Overcoming shyness on a date: tips for introverts
By Frédéric Cornet, last updated on November 17, 2023Dating can be a challenge, especially for introverts. And yes, online dating is relatively easy thanks to the distance, but the arrival of the first date can be a mixture of excitement, but also great stress.
A guide produced in collaboration with French psychologist Viviane Hähne and Tinder provides dating tips for overcoming shyness on a date.
Introverts are more transparent and take more time
This study reveals a surprising fact: introverts, far from remaining in the shadows, stand out for their transparency on their profiles.
Interestingly, the term “introvert” is used more than “extrovert” in bios on Tinder.

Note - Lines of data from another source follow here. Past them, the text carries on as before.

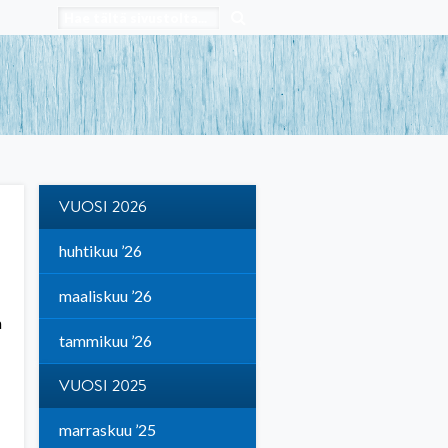
VUOSI 2026
huhtikuu ’26
maaliskuu ’26
a
tammikuu ’26
VUOSI 2025
marraskuu ’25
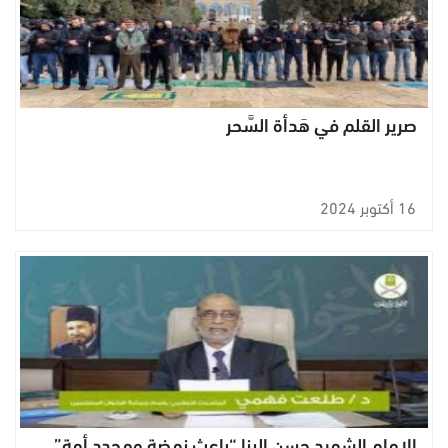
صرير القلم في هَدأة السَّحر
16 أكتوبر 2024
الإمام الشهيد حسن البنا “باعث نهضة ومجدد أمة”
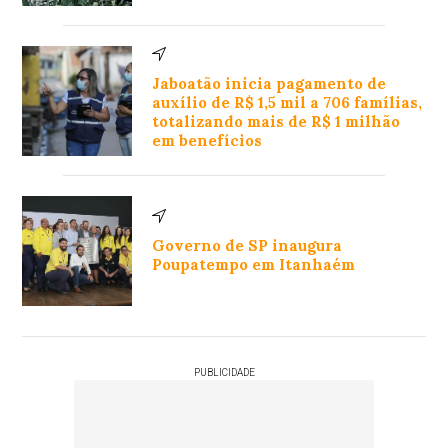
Jaboatão inicia pagamento de
auxílio de R$ 1,5 mil a 706 famílias,
totalizando mais de R$ 1 milhão
em benefícios
Governo de SP inaugura
Poupatempo em Itanhaém
PUBLICIDADE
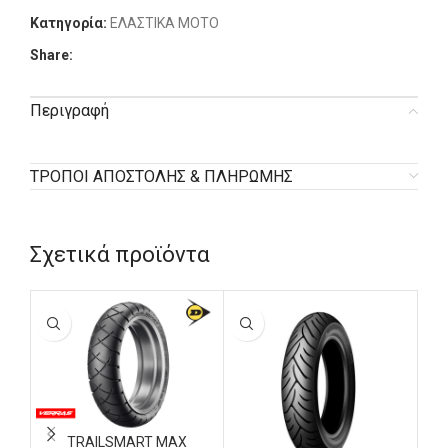
Κατηγορία:
ΕΛΑΣΤΙΚΑ MOTO
Share:
Περιγραφή
ΤΡΟΠΟΙ ΑΠΟΣΤΟΛΗΣ & ΠΛΗΡΩΜΗΣ
Σχετικά προϊόντα
TRAILSMART MAX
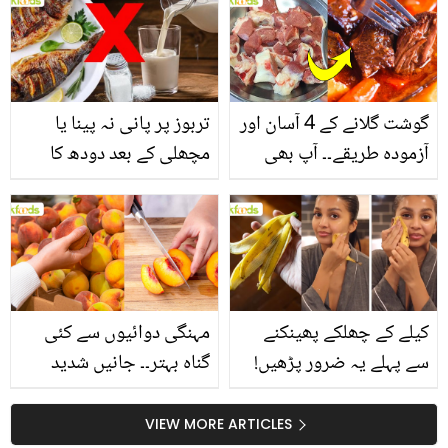
انگیز طبی فوائد
گوشت گلانے کے 4 آسان اور
تربوز پر پانی نہ پینا یا
آزمودہ طریقے۔۔ آپ بھی
مچھلی کے بعد دودھ کا
جانیں انٹرنیشنل شیف کے
استعمال۔۔ جانیں کھانوں
بتائے راز
سے متعلق غلط فہمیوں کی
حقیقت کیا ہے اور افواہ
کیا؟
کیلے کے چھلکے پھینکنے
مہنگی دوائیوں سے کئی
سے پہلے یہ ضرور پڑھیں!
گناہ بہتر۔۔ جانیں شدید
جلد کے 3 بڑے مسائل کا
گرمی کے موسم میں آڑو
سستا اور قدرتی حل
کیوں کھانا چاہیے؟
VIEW MORE ARTICLES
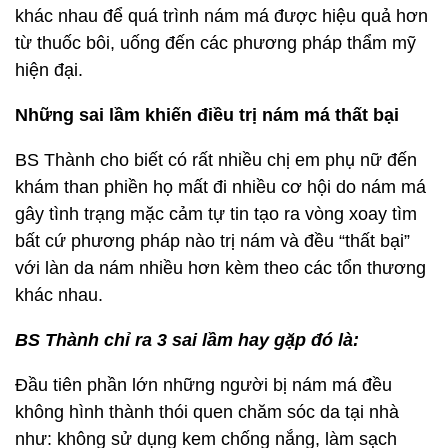
khác nhau để quá trình nám má được hiệu quả hơn
từ thuốc bôi, uống đến các phương pháp thẩm mỹ
hiện đại.
Những sai lầm khiến điều trị nám má thất bại
BS Thành cho biết có rất nhiều chị em phụ nữ đến
khám than phiền họ mất đi nhiều cơ hội do nám má
gây tình trạng mặc cảm tự tin tạo ra vòng xoay tìm
bất cứ phương pháp nào trị nám và đều “thất bại”
với làn da nám nhiều hơn kèm theo các tổn thương
khác nhau.
BS Thành chỉ ra 3 sai lầm hay gặp đó là:
Đầu tiên phần lớn những người bị nám má đều
không hình thành thói quen chăm sóc da tại nhà
như: không sử dụng kem chống nắng, làm sạch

According to psychologist Viviane Hähne, introverts feel that their introversion is often overlooked. By sharing it in their bio, they seek to be better understood and avoid misunderstandings, as introversion can sometimes be perceived as aloofness or arrogance.
Introverted Tinder members seem less eager to define their relationship goals and prefer to take their time getting to know someone. They are not quick to reveal personal information.

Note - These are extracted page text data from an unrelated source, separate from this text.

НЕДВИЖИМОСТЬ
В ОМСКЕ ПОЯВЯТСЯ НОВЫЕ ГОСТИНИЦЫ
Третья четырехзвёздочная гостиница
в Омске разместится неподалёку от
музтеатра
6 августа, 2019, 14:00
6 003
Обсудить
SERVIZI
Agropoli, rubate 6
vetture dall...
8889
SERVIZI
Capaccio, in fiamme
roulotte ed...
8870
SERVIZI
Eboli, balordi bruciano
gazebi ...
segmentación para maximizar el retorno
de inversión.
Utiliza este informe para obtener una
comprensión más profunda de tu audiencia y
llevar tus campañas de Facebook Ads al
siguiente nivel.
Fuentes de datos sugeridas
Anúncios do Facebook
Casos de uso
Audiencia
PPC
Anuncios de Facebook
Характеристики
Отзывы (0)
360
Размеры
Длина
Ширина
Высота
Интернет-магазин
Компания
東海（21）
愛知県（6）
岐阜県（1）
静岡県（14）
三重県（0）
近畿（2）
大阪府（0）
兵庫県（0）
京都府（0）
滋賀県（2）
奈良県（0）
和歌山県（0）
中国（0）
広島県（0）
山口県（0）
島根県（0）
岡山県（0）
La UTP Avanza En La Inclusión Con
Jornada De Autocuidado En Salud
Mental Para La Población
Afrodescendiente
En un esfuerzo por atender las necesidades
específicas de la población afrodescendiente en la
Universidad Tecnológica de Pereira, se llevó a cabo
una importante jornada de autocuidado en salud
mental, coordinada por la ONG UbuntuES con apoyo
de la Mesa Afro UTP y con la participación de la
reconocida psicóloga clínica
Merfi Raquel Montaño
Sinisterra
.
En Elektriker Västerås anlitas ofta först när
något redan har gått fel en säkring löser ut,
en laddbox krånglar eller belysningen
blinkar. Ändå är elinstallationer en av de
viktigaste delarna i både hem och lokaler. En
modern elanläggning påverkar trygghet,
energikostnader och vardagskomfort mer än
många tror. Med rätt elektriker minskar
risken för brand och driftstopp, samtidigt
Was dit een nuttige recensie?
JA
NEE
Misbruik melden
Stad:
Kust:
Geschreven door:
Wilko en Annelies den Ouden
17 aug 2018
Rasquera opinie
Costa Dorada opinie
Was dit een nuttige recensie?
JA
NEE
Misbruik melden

After making contact, introverts on Tinder tend to favor long, written conversations. They are 24% more likely to send long messages than extroverts, seeing this as a way of getting to know someone better before meeting in person.
5 tips for introverts from Viviane Hähne
- Be yourself: don’t try to invent a personality to please. Social networks often make us believe that we have to live perfect, Instagram-worthy lives. In reality, it’s important to be yourself. The right person will appreciate you for who you really are.
- Make your tastes clear: if you’re not comfortable with a proposal, for example, a big event for a first date, when you’d prefer a more intimate setting, say so. It’s important to communicate your likes and dislikes right from the start.
- Prepare interesting questions: if you’re concerned about topics of conversation, think of some open-ended questions to ask on your date. These questions allow you to get to know the other person better and deepen the discussion.
- Avoid canceling last-minute appointments: canceling at the last minute can be interpreted in psychology as “avoidance behavior” and can reinforce insecurity. Even if it takes effort, it’s beneficial to get out of your comfort zone and face up to your fears. The key is practice.
- Analyze your past experiences: think about the dates that went well and why. Identify the factors that made these encounters enjoyable. Was it the location, the activity, a particular subject? Use this information to improve your next appointments.
Bonus tip from Viviane Hähne:
Create a ritual before every appointment. Rituals can have a positive effect on our well-being and help us feel more secure. Whether it’s taking a relaxing shower, listening to a motivating song or calling a friend, find what works for you to relax and release your nervousness before an appointment.